Example of updating a migration's dependencies:

# orders/migrations/0012_alter_user_first_name_max_length.py
dependencies = [
    ('orders', '0007_alter_validators_add_error_messages_squashed_0011_update_proxy_permissions'),  # Updated dependency
]

This is just a matter of find/replace for each replaced migration in your system, and is potentially the longest part of this whole process.

4. Remove the replaces Attribute

Once all servers are updated and running the squashed migrations, we can remove the replaces attribute from our squashed migrations. This tells Django to treat them as normal migrations:

# Before:
class Migration(migrations.Migration):
    replaces = [
        ('orders', '0002_alter_permission_name_max_length'),
        ('orders', '0003_alter_user_email_max_length'),
        # ...
    ]

    dependencies = [
        ('orders', '0001_initial'),
    ]

# After:
class Migration(migrations.Migration):
    dependencies = [
        ('orders', '0001_initial'),
    ]

5. Clean Up Old Migrations

Finally, we can remove the original migration files that were squashed, and push these changes to the servers:

# For orders app
rm orders/migrations/0002_alter_permission_name_max_length.py
rm orders/migrations/0003_alter_user_email_max_length.py
rm orders/migrations/0004_alter_user_username_opts.py
rm orders/migrations/0005_alter_user_last_login_null.py
rm orders/migrations/0006_require_invoicing_0002.py

rm orders/migrations/0007_alter_validators_add_error_messages.py
rm orders/migrations/0008_alter_user_username_max_length.py
rm orders/migrations/0009_alter_user_last_name_max_length.py
rm orders/migrations/0010_alter_group_name_max_length.py
rm orders/migrations/0011_update_proxy_permissions.py

# For invitations app
rm invitations/migrations/0002_logentry_remove_auto_add.py
rm invitations/migrations/0003_logentry_add_action_flag_choices.py

Results

After completing this process in our real-world project, our migration count dropped significantly.
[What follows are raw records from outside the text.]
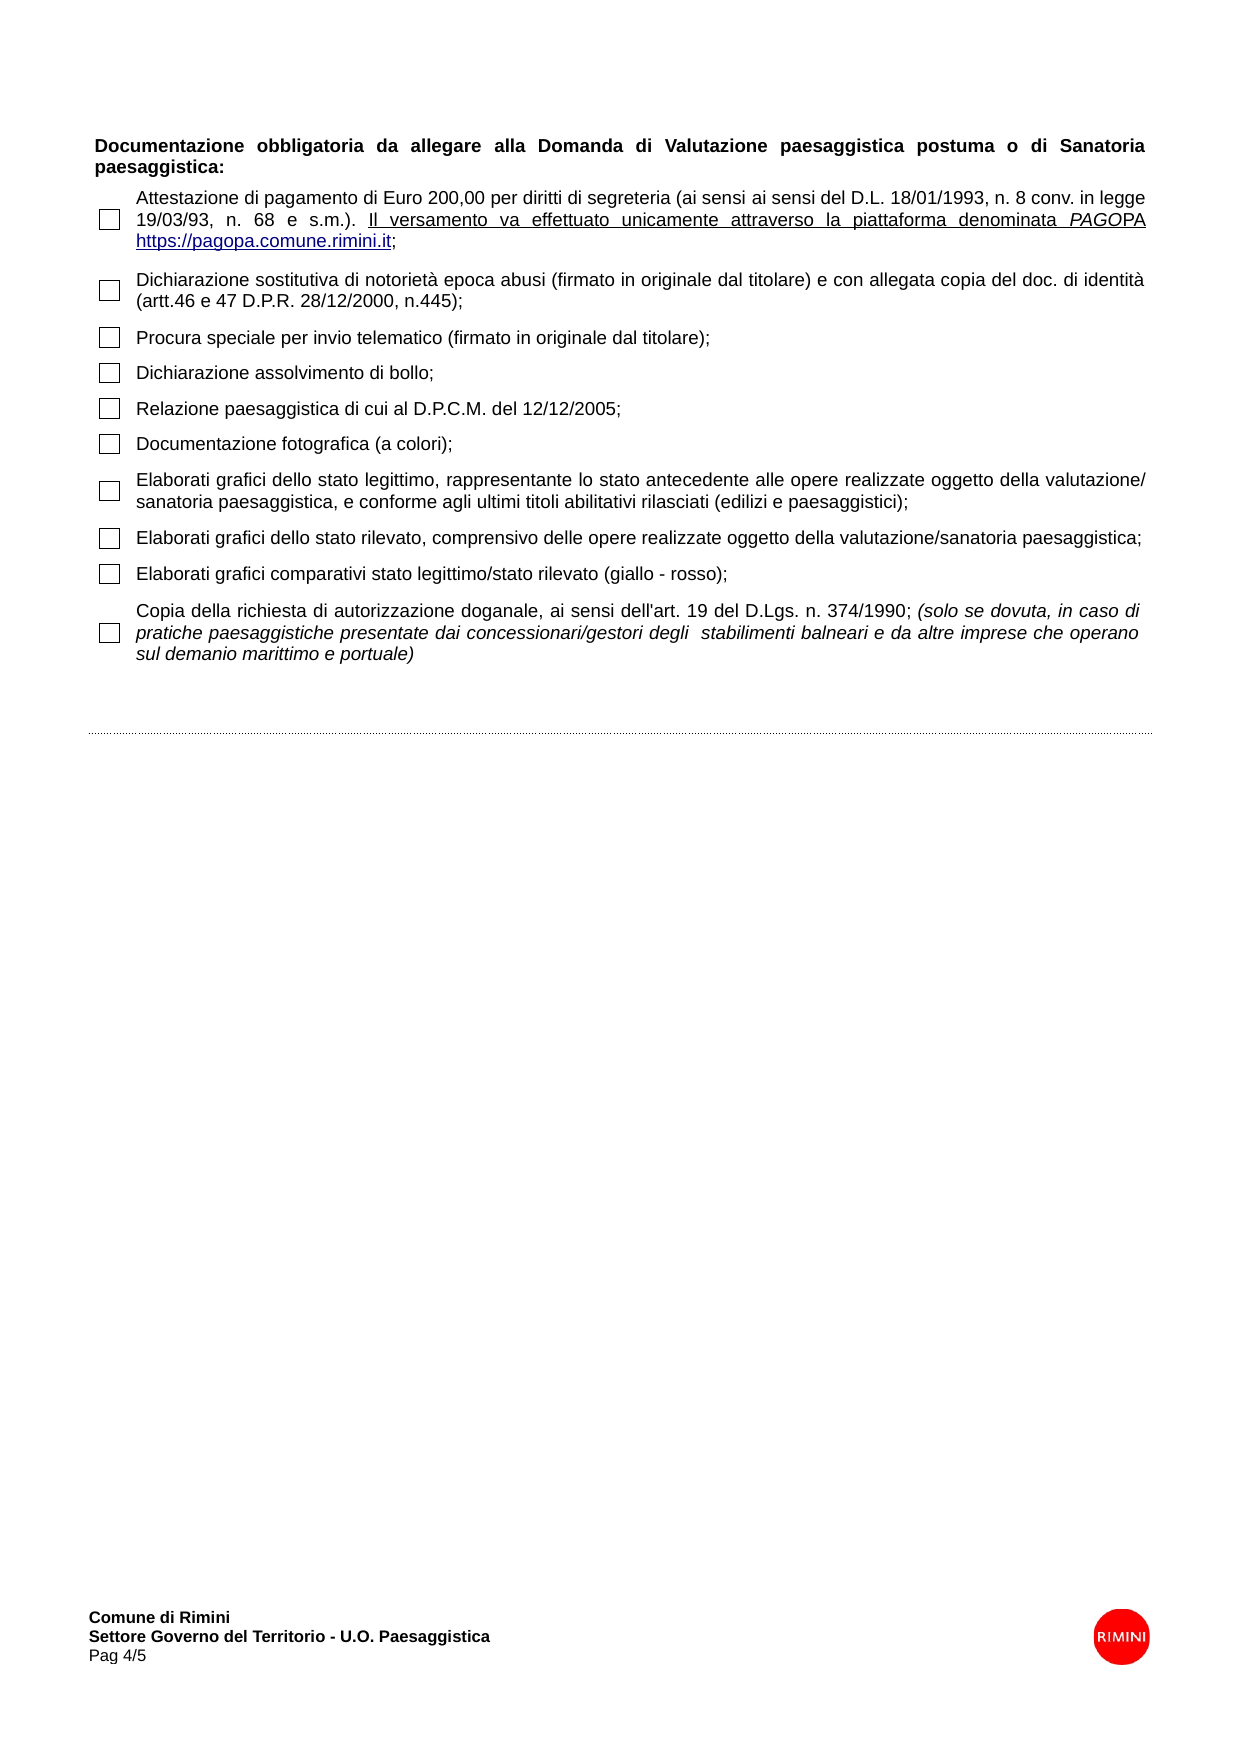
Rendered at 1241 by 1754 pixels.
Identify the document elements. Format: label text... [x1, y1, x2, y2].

table_cell [89, 461, 130, 520]
table_cell Procura speciale per invio telematico (firmato in originale dal titolare); [130, 320, 1152, 355]
table_cell [89, 426, 130, 461]
table_cell [130, 674, 1152, 733]
table_cell Relazione paesaggistica di cui al D.P.C.M. del 12/12/2005; [130, 390, 1152, 426]
table_cell [89, 178, 130, 261]
table_cell Attestazione di pagamento di Euro 200,00 per diritti di segreteria (ai sensi ai sensi del D.L. 18/01/1993, n. 8 conv. in legge 19/03/93, n. 68 e s.m.). Il versamento va effettuato unicamente attraverso la piattaforma denominata PAGOPA https://pagopa.comune.rimini.it; [130, 178, 1152, 261]
table_cell [89, 320, 130, 355]
table_cell Copia della richiesta di autorizzazione doganale, ai sensi dell'art. 19 del D.Lgs. n. 374/1990; (solo se dovuta, in caso di pratiche paesaggistiche presentate dai concessionari/gestori degli stabilimenti balneari e da altre imprese che operano sul demanio marittimo e portuale) [130, 591, 1152, 674]
table_cell [89, 674, 130, 733]
table_cell Elaborati grafici comparativi stato legittimo/stato rilevato (giallo - rosso); [130, 556, 1152, 591]
table_cell [89, 390, 130, 426]
table_cell [89, 520, 130, 556]
table_cell Elaborati grafici dello stato rilevato, comprensivo delle opere realizzate oggetto della valutazione/sanatoria paesaggistica; [130, 520, 1152, 556]
table_cell [89, 591, 130, 674]
table_cell [89, 261, 130, 319]
picture [1093, 1609, 1150, 1665]
table_cell [89, 556, 130, 591]
table_cell Dichiarazione sostitutiva di notorietà epoca abusi (firmato in originale dal titolare) e con allegata copia del doc. di identità (artt.46 e 47 D.P.R. 28/12/2000, n.445); [130, 261, 1152, 319]
table_cell Documentazione fotografica (a colori); [130, 426, 1152, 461]
table_cell Elaborati grafici dello stato legittimo, rappresentante lo stato antecedente alle opere realizzate oggetto della valutazione/ sanatoria paesaggistica, e conforme agli ultimi titoli abilitativi rilasciati (edilizi e paesaggistici); [130, 461, 1152, 520]
table_header Documentazione obbligatoria da allegare alla Domanda di Valutazione paesaggistica postuma o di Sanatoria paesaggistica: [89, 135, 1152, 178]
table_cell [89, 355, 130, 390]
table_cell Dichiarazione assolvimento di bollo; [130, 355, 1152, 390]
We were able to replace 113 of our migrations with 15 new squashed migrations. That’s a reduction of nearly 40% of migrations! More importantly, we ran into zero issues or hiccups during this process and maintained a working migration history and stable deployments. A couple hours of work to remove almost 100 migrations. If we were to do it again after working through this, it would be much quicker.

Tips for Squashing

  1. Identify linear paths in your migration graph before squashing. The django-model-info package can help make this relatively easy.
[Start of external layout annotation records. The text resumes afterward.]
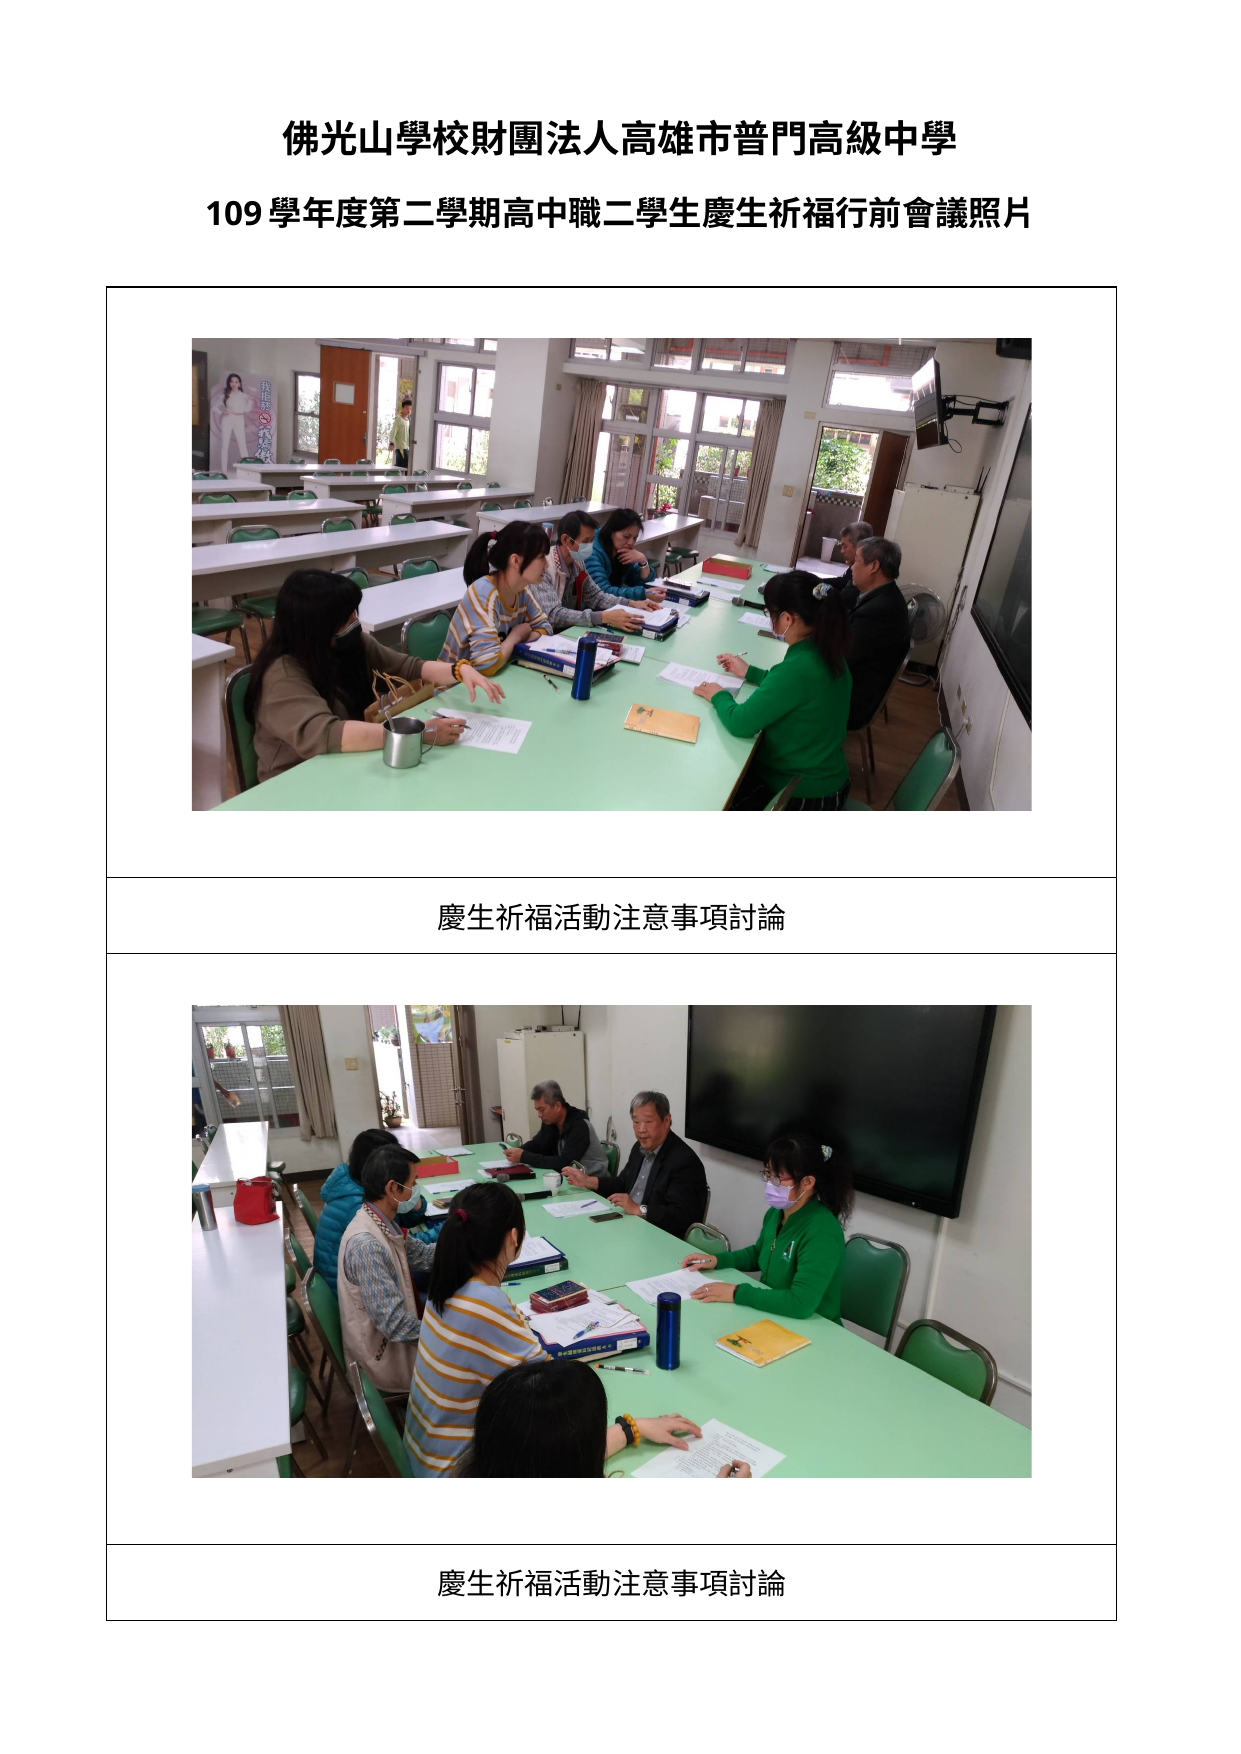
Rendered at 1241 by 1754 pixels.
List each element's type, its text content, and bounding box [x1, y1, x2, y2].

table_cell 慶生祈福活動注意事項討論 [107, 1545, 1116, 1619]
text 佛光山學校財團法人高雄市普門高級中學 [118, 99, 1122, 174]
table_cell 慶生祈福活動注意事項討論 [107, 878, 1116, 953]
table_cell [107, 954, 1116, 1543]
text 109學年度第二學期高中職二學生慶生祈福行前會議照片 [118, 174, 1122, 249]
picture [191, 338, 1032, 811]
picture [191, 1005, 1032, 1478]
table_header [107, 288, 1116, 877]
  2. Avoid trying to squash migrations that have multiple dependents or dependencies.

  3. Always deploy squashed migrations to every server and run the migrate command before removing any original migrations files.
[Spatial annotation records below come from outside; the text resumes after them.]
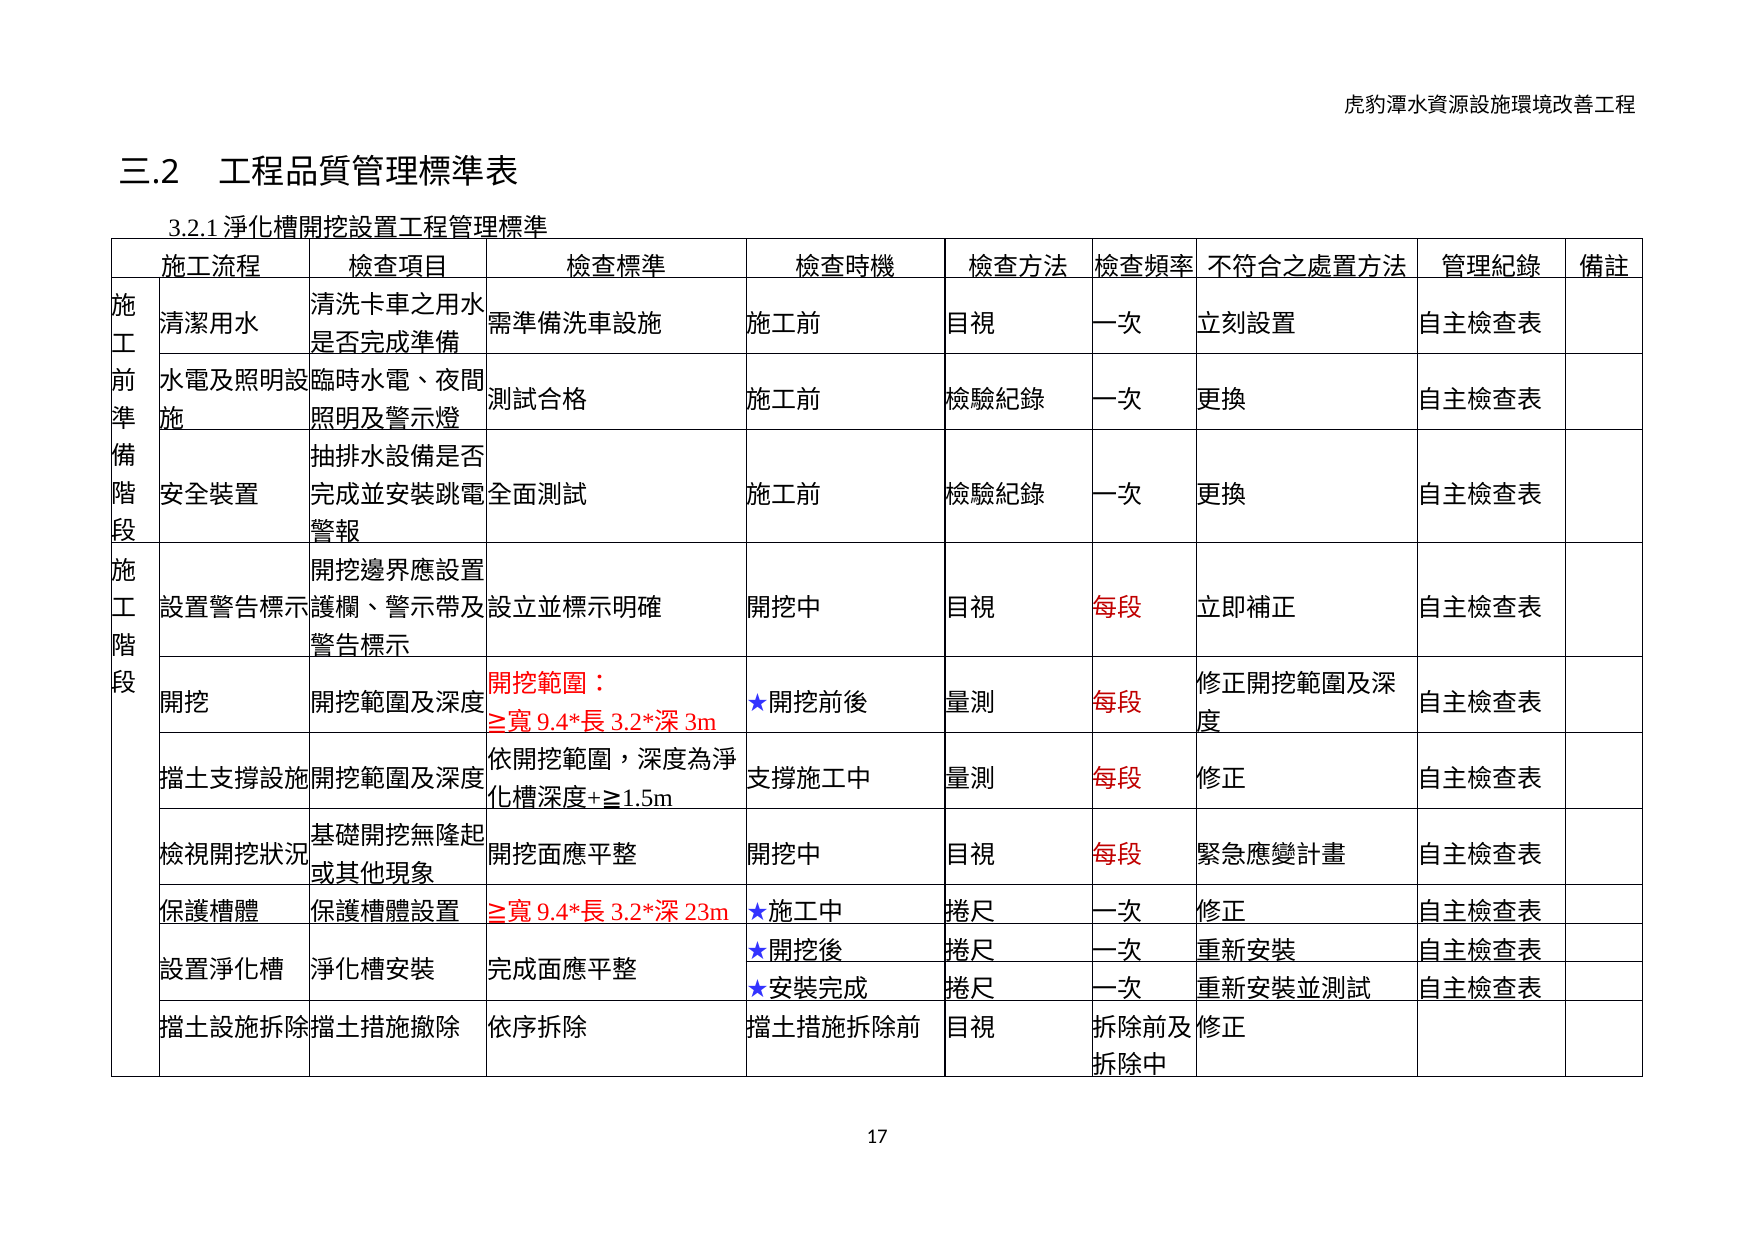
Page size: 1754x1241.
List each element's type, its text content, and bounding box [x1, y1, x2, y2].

table_cell 更換 [1197, 354, 1417, 429]
table_cell 依開挖範圍，深度為淨化槽深度+≧1.5m [487, 733, 746, 808]
table_cell 檢視開挖狀況 [160, 809, 309, 884]
table_cell 抽排水設備是否完成並安裝跳電警報 [310, 430, 486, 542]
table_cell 緊急應變計畫 [1197, 809, 1417, 884]
table_header 管理紀錄 [1418, 239, 1565, 277]
table_cell ★開挖後 [747, 924, 944, 961]
table_cell 自主檢查表 [1418, 809, 1565, 884]
table_cell 捲尺 [946, 885, 1092, 922]
table_cell 設置淨化槽 [160, 924, 309, 999]
table_cell [1566, 733, 1642, 808]
table_header 不符合之處置方法 [1197, 239, 1417, 277]
table_cell 清洗卡車之用水是否完成準備 [310, 278, 486, 353]
table_header 檢查時機 [747, 239, 944, 277]
table_cell 需準備洗車設施 [487, 278, 746, 353]
table_cell 一次 [1093, 278, 1196, 353]
table_cell 量測 [946, 733, 1092, 808]
table_cell 一次 [1093, 430, 1196, 542]
table_cell 開挖邊界應設置護欄、警示帶及警告標示 [310, 543, 486, 656]
table_cell 更換 [1197, 430, 1417, 542]
table_cell 設立並標示明確 [487, 543, 746, 656]
table_cell 自主檢查表 [1418, 657, 1565, 732]
table_header 檢查方法 [946, 239, 1092, 277]
table_cell 捲尺 [946, 924, 1092, 961]
table_cell 拆除前及拆除中 [1093, 1001, 1196, 1076]
table_cell [1418, 1001, 1565, 1076]
table_cell 完成面應平整 [487, 924, 746, 999]
table_header 檢查標準 [487, 239, 746, 277]
table_cell 測試合格 [487, 354, 746, 429]
table_cell 支撐施工中 [747, 733, 944, 808]
table_cell 重新安裝 [1197, 924, 1417, 961]
table_cell [1566, 278, 1642, 353]
table_cell 開挖範圍： ≧寬9.4*長3.2*深3m [487, 657, 746, 732]
table_cell 目視 [946, 278, 1092, 353]
table_cell 開挖範圍及深度 [310, 733, 486, 808]
table_cell 自主檢查表 [1418, 924, 1565, 961]
table_cell 施工前 [747, 430, 944, 542]
table_header 檢查頻率 [1093, 239, 1196, 277]
table_cell 目視 [946, 809, 1092, 884]
table_cell 基礎開挖無隆起或其他現象 [310, 809, 486, 884]
table_cell [1566, 885, 1642, 922]
subtitle 3.2.1淨化槽開挖設置工程管理標準 [168, 201, 1636, 238]
table_cell 全面測試 [487, 430, 746, 542]
table_cell 施工階段 [112, 543, 159, 1076]
table_cell 目視 [946, 543, 1092, 656]
table_cell 擋土措施拆除前 [747, 1001, 944, 1076]
table_cell 擋土措施撤除 [310, 1001, 486, 1076]
table_cell 保護槽體 [160, 885, 309, 922]
table_cell 開挖範圍及深度 [310, 657, 486, 732]
table_cell [1566, 430, 1642, 542]
table_cell 開挖中 [747, 543, 944, 656]
table_cell 自主檢查表 [1418, 885, 1565, 922]
table_cell 一次 [1093, 354, 1196, 429]
table_cell ★開挖前後 [747, 657, 944, 732]
table_cell [1566, 962, 1642, 999]
table_cell 自主檢查表 [1418, 733, 1565, 808]
table_cell 自主檢查表 [1418, 430, 1565, 542]
table_cell 立刻設置 [1197, 278, 1417, 353]
table_cell ★施工中 [747, 885, 944, 922]
table_cell 設置警告標示 [160, 543, 309, 656]
table_cell 捲尺 [946, 962, 1092, 999]
table_cell 開挖中 [747, 809, 944, 884]
table_cell 每段 [1093, 733, 1196, 808]
table_cell ≧寬9.4*長3.2*深23m [487, 885, 746, 922]
table_cell 淨化槽安裝 [310, 924, 486, 999]
table_cell 保護槽體設置 [310, 885, 486, 922]
table_cell 施工前 [747, 278, 944, 353]
table_cell 施工前準備階段 [112, 278, 159, 542]
table_cell 開挖 [160, 657, 309, 732]
subtitle 工程品質管理標準表 [118, 126, 1636, 201]
table_cell 檢驗紀錄 [946, 354, 1092, 429]
table_cell 一次 [1093, 962, 1196, 999]
table_cell 自主檢查表 [1418, 354, 1565, 429]
table_cell 自主檢查表 [1418, 543, 1565, 656]
table_cell 依序拆除 [487, 1001, 746, 1076]
table_cell 安全裝置 [160, 430, 309, 542]
table_cell [1566, 809, 1642, 884]
table_cell 檢驗紀錄 [946, 430, 1092, 542]
table_cell 擋土設施拆除 [160, 1001, 309, 1076]
table_cell 每段 [1093, 809, 1196, 884]
table_cell 水電及照明設施 [160, 354, 309, 429]
table_cell 修正 [1197, 1001, 1417, 1076]
table_cell 一次 [1093, 924, 1196, 961]
table_cell 重新安裝並測試 [1197, 962, 1417, 999]
table_cell 開挖面應平整 [487, 809, 746, 884]
table_cell ★安裝完成 [747, 962, 944, 999]
table_cell 擋土支撐設施 [160, 733, 309, 808]
table_cell 立即補正 [1197, 543, 1417, 656]
table_cell [1566, 924, 1642, 961]
table_cell 每段 [1093, 543, 1196, 656]
table_cell 修正開挖範圍及深度 [1197, 657, 1417, 732]
table_cell [1566, 657, 1642, 732]
table_cell 修正 [1197, 733, 1417, 808]
table_cell 每段 [1093, 657, 1196, 732]
table_cell 量測 [946, 657, 1092, 732]
table_cell 施工前 [747, 354, 944, 429]
table_cell 清潔用水 [160, 278, 309, 353]
table_cell 臨時水電、夜間照明及警示燈 [310, 354, 486, 429]
table_header 檢查項目 [310, 239, 486, 277]
table_cell 一次 [1093, 885, 1196, 922]
table_header 備註 [1566, 239, 1642, 277]
table_cell 自主檢查表 [1418, 278, 1565, 353]
table_cell [1566, 354, 1642, 429]
table_cell [1566, 543, 1642, 656]
table_cell 目視 [946, 1001, 1092, 1076]
table_cell 自主檢查表 [1418, 962, 1565, 999]
table_cell 修正 [1197, 885, 1417, 922]
table_cell [1566, 1001, 1642, 1076]
table_header 施工流程 [112, 239, 309, 277]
  4. Be sure to verify each step of the process in a staging environment prior to doing so in production.

  5. As always, whenever making major changes like this, have backups of each of your servers and make sure they work BEFORE you make any changes.


Hope y'all found this helpful. This approach might take a tiny bit more time than just squashing everything at once, but it's much safer and prevents deployment headaches. And, really, if you’re avoiding issues that may require manually mucking with fixing migrations and your database, isn’t a few extra minutes on the front end well worth it? I think so.